A New Day?

I am so happy, I am screaming at the TV set.

Good-bye, George and Laura.  Get on that damned helicopter as fast as you can.  Why not think about moving to Oklahoma, instead of Texas?

Hello, Barack and Michelle.

What the hell is Clarence Thomas doing up on that podium?

Don’t you know John Paul Stevens is breathing a great sigh of relief, knowing he can finally and safely retire from the Supreme Court in his late eighties?

Does W realize he and many of his administration’s “accomplishments” are being criticized in the inaugural speech?  Oh, that’s right, he doesn’t care.  History is going to vindicate him.

Is Karl Rove watching TV right now?

What’s going through Al Gore’s mind?  How about Bill Clinton’s?  And W’s?  No, don’t answer the last question.  Do not even bother.

Isn’t the music sublime?

Who do poets always have to go last?

Doesn’t the poor old war criminal Dick Cheney look sadly diminished in his wheelchair?  What if somebody rolls him to the top of a flight of stairs and gives him a big push?  That would be awful, wouldn’t it?

I sit in front of the TV with my husband (who’s busily analyzing the inaugural speech, but getting choked up occasionally) and my friend, Paula.  I’m happy, I’m greatly relieved, I’m inspired by this historic day, I’m still angry about the past eight years, I’m realistically and cautiously hopeful about the next eight.

I’m thinking, too, of something oddly troubling that happened to me yesterday.  I was waiting for a flight at the Dallas-Fort Worth Airport.  I spoke for a few minutes with a young woman who was waiting for the same flight.  She was a senior at the University of Texas.

We talked about the inauguration and the promise we both felt.
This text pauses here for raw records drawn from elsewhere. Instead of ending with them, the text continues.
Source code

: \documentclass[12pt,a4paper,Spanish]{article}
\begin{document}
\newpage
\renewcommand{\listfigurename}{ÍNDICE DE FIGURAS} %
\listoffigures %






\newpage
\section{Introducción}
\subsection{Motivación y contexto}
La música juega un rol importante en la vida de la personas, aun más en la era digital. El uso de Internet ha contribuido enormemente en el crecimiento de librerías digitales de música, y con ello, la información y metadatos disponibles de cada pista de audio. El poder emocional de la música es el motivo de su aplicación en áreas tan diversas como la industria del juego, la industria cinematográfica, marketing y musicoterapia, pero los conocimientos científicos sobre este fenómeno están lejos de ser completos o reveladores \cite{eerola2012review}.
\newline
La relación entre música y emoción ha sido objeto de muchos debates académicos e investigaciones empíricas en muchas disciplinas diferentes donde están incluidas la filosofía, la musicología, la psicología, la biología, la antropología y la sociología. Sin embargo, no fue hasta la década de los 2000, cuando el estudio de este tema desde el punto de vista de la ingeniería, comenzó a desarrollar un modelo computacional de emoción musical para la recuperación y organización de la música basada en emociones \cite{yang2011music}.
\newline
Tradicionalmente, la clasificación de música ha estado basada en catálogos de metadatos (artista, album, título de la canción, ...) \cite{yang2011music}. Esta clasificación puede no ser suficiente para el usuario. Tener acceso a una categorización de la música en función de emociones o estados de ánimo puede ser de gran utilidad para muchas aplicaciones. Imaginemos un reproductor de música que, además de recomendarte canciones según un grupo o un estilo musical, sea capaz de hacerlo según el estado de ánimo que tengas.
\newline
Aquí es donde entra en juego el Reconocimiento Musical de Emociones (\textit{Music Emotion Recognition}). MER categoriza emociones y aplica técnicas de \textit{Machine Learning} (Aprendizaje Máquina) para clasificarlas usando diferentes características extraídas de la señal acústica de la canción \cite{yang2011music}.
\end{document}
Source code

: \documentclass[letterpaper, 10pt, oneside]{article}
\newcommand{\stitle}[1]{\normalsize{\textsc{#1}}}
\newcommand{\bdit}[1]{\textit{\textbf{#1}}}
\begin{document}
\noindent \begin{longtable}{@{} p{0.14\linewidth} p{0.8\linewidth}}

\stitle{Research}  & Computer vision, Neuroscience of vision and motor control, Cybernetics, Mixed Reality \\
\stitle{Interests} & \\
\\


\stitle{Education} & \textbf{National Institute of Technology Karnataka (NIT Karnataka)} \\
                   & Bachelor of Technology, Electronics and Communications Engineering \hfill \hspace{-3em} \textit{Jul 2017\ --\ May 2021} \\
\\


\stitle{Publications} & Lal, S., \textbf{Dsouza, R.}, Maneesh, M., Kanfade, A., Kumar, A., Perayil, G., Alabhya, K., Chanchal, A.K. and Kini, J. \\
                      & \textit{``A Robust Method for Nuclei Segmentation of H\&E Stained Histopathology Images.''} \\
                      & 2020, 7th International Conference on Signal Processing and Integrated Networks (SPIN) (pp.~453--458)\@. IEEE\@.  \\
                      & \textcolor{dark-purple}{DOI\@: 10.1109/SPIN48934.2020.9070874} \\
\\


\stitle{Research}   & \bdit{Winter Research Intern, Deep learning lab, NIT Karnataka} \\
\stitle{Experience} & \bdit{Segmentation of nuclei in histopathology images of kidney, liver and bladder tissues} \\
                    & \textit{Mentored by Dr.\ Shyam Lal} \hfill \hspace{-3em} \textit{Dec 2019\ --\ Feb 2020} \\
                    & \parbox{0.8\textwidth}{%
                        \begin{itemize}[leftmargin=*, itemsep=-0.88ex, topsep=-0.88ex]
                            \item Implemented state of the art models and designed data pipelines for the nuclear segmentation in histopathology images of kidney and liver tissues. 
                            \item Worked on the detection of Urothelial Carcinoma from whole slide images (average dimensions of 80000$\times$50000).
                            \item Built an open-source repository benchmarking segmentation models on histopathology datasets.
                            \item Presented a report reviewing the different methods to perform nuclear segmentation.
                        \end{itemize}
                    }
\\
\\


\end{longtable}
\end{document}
“The best man won,” she said.  I agreed.

“I’m so glad Hillary didn’t get the nomination,” she said, shaking her head.  “You know, women just aren’t equipped to be president.  They’re too emotional.”

I told her I disagreed.  But I didn’t say much more.  She was a virtual stranger to me and she was young, as I said.  But she was also black — and like many well-meaning, cowardly white liberals, I live in fear I’ll say something dumb and unintentionally racist around a black person.  So I just smiled and wished her well.

But maybe it’s a new day.  Maybe we’re talking to one another more frankly.  Maybe, if something like this ever happens again, I’ll be able to say to her what I would have to a young white woman: “Honey, that’s pure, sexist bullshit — just drivel.  You’ve got a lot of growing up to do, a lot to learn about the world.  I hope you’ll do it.”